* _Your goal_
The line containing "1) black plastic housing [19,132,230,281]" marks the end: extract everything from the first line of the data through that line, exactly, with no pictures.

......

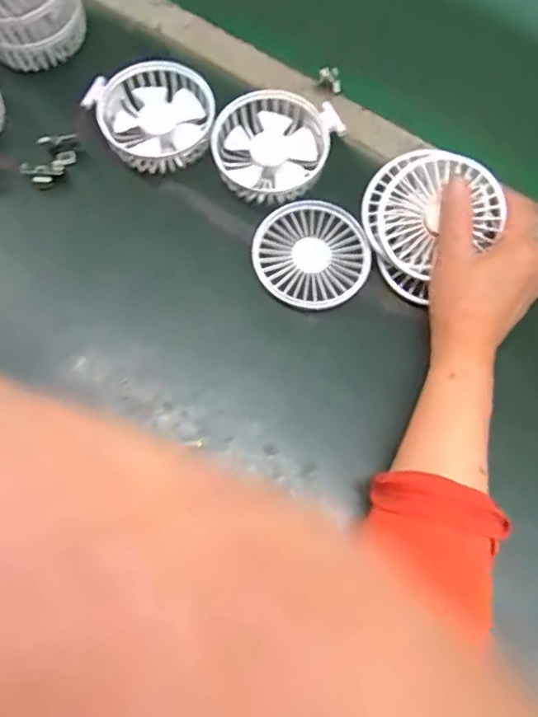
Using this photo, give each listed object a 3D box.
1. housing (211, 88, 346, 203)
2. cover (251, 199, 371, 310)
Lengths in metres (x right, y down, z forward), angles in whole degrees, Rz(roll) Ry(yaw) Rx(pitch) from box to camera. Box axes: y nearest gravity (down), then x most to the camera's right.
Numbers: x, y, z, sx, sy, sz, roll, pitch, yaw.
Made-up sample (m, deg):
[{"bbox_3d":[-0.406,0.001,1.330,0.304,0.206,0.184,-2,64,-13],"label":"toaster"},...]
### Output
[{"bbox_3d":[0.004,-0.174,0.446,0.089,0.032,0.088,0,72,0],"label":"housing"},{"bbox_3d":[0.033,-0.082,0.427,0.087,0.008,0.088,-12,73,-4],"label":"cover"}]

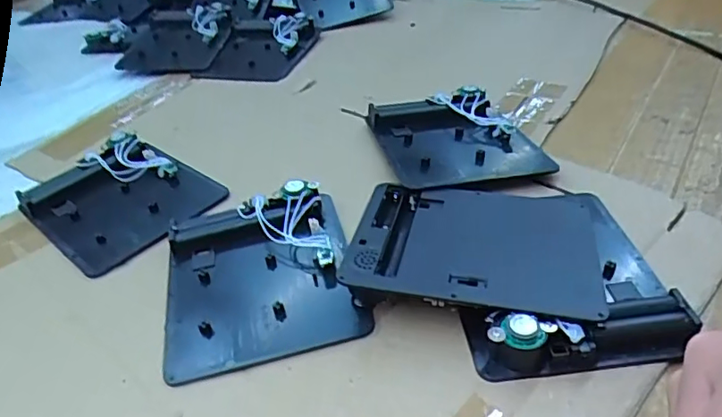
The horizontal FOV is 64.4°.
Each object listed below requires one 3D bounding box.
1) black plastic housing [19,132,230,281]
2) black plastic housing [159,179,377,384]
[{"bbox_3d":[-0.178,-0.010,0.419,0.136,0.021,0.106,26,47,36],"label":"black plastic housing"},{"bbox_3d":[-0.061,0.035,0.339,0.108,0.022,0.127,-12,37,-8],"label":"black plastic housing"}]

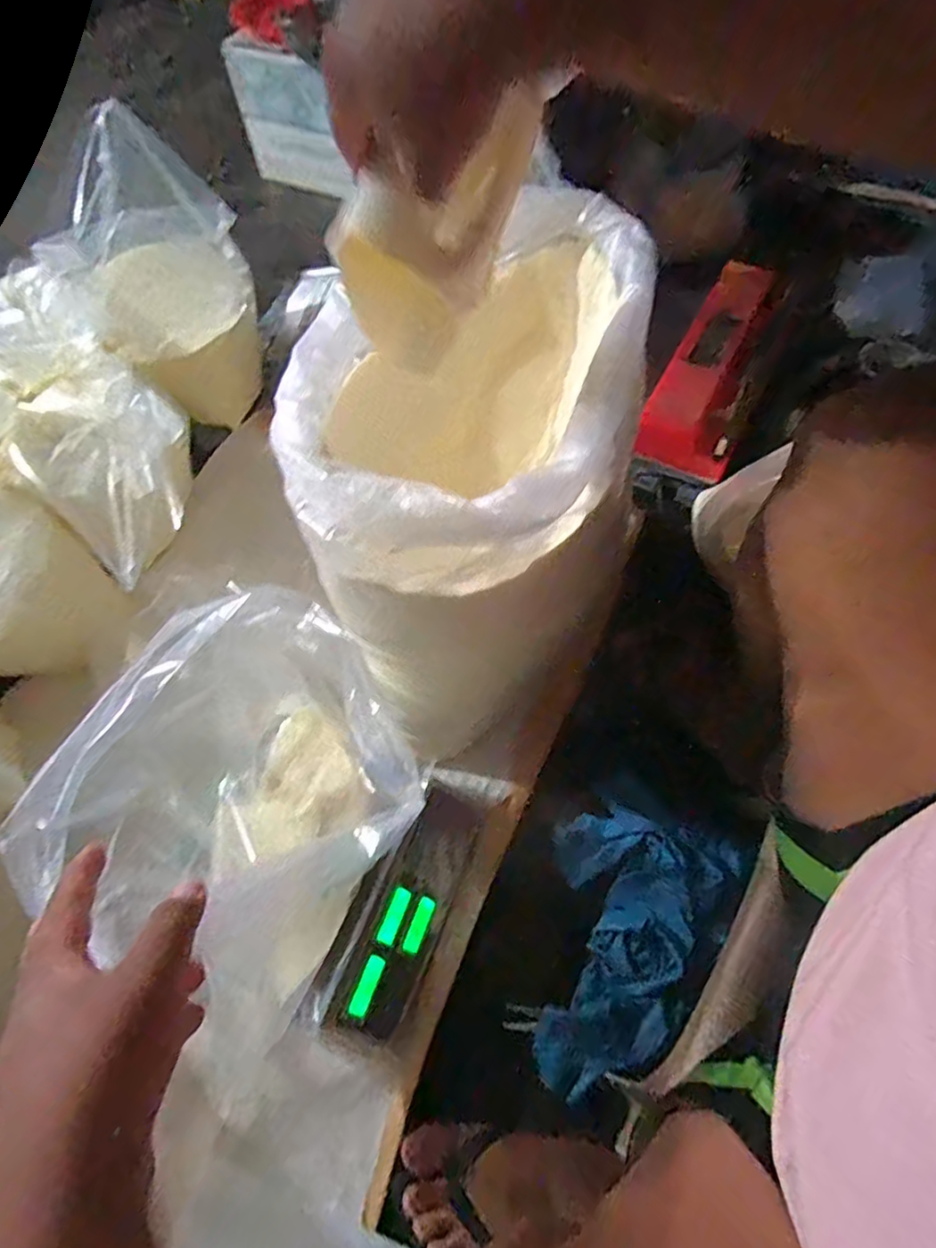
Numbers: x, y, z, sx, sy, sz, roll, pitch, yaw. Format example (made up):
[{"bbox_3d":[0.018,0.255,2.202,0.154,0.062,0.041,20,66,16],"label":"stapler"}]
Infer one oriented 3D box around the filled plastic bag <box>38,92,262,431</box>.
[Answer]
[{"bbox_3d":[-0.473,-0.534,0.978,0.169,0.365,0.254,24,67,15],"label":"filled plastic bag"}]

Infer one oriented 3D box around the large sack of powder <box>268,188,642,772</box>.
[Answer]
[{"bbox_3d":[0.011,-0.137,0.652,0.290,0.401,0.440,27,68,17],"label":"large sack of powder"}]

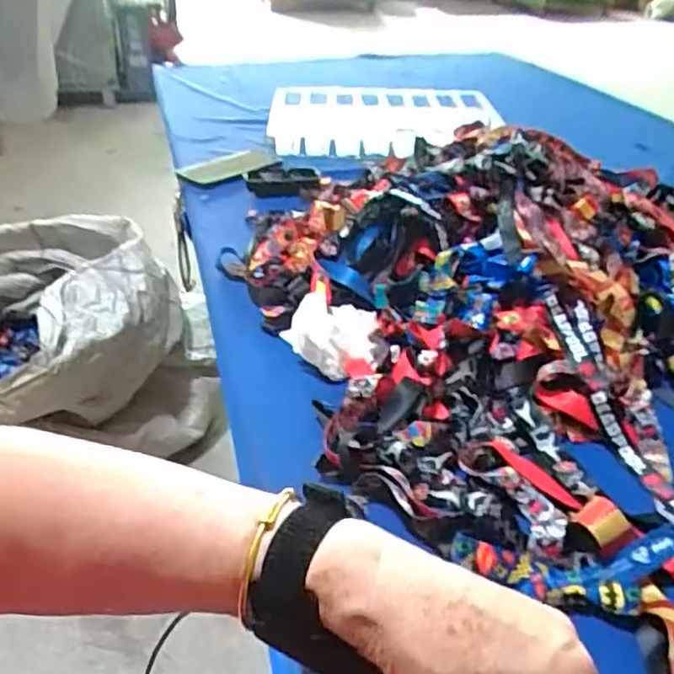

......

* _Your solution_
Using this photo, give each listed object a 3D box.
1. housing (211, 88, 346, 203)
2. cover (251, 199, 371, 310)
Lengths in metres (x right, y down, z forward), angles in whole degrees, Rz(roll) Ry(yaw) Rx(pitch) from box to camera. Box axes: y nearest gravity (down), then x most to the camera's right.
Numbers: x, y, z, sx, sy, sz, roll, pitch, yaw.
Made-up sample (m, deg):
[{"bbox_3d":[-0.406,0.001,1.330,0.304,0.206,0.184,-2,64,-13],"label":"toaster"},...]
### Output
[{"bbox_3d":[0.004,-0.174,0.446,0.089,0.032,0.088,0,72,0],"label":"housing"},{"bbox_3d":[0.033,-0.082,0.427,0.087,0.008,0.088,-12,73,-4],"label":"cover"}]

The horizontal FOV is 64.4°.
Each object listed below requires one 3D bounding box.
1) black plastic housing [19,132,230,281]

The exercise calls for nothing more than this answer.